Signatures of Chaos in the Statistical Distribution of Conductance Peaks in Quantum Dots

TL;DR

This paper derives analytical expressions for conductance peak distributions in irregular quantum dots using random matrix theory, accounting for various symmetries and channel correlations, and validates results with a chaotic billiard model.

Contribution

It provides the first comprehensive analytical framework for conductance peak distributions in chaotic quantum dots considering multiple channels and symmetry conditions.

Findings

Analytical distributions match numerical chaotic billiard results.

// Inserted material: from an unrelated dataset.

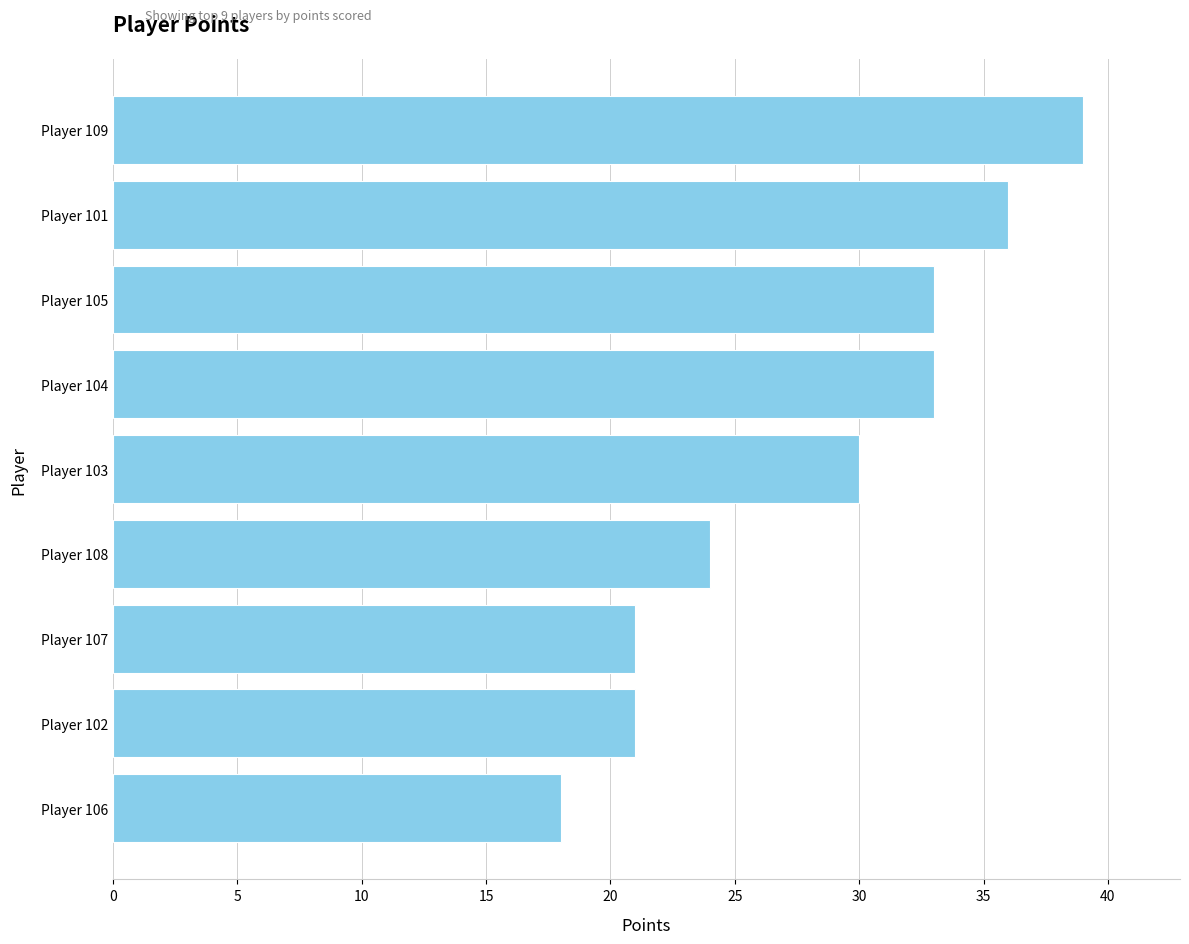

Reading bottom to top, list all the values displayed in this chart.

Player 106=18	Player 102=21	Player 107=21	Player 108=24	Player 103=30	Player 104=33	Player 105=33	Player 101=36	Player 109=39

Distributions depend on number of channels and their correlations.

Results applicable to systems with conserved or broken time-reversal symmetry.

Abstract

Analytical expressions for the width and conductance peak distributions of irregularly shaped quantum dots in the Coulomb blockade regime are presented in the limits of conserved and broken time-reversal symmetry. The results are obtained using random matrix theory and are valid in general for any number of non-equivalent and correlated channels, assuming that the underlying classical dynamic of the electrons in the dot is chaotic or that the dot is weakly disordered. The results are expressed in terms of the channel correlation matrix which for chaotic systems is given in closed form for both point-like contacts and extended leads. We study the dependence of the distributions on the number of channels and their correlations. The theoretical distributions are in good agreement with those computed in a dynamical model of a chaotic billiard.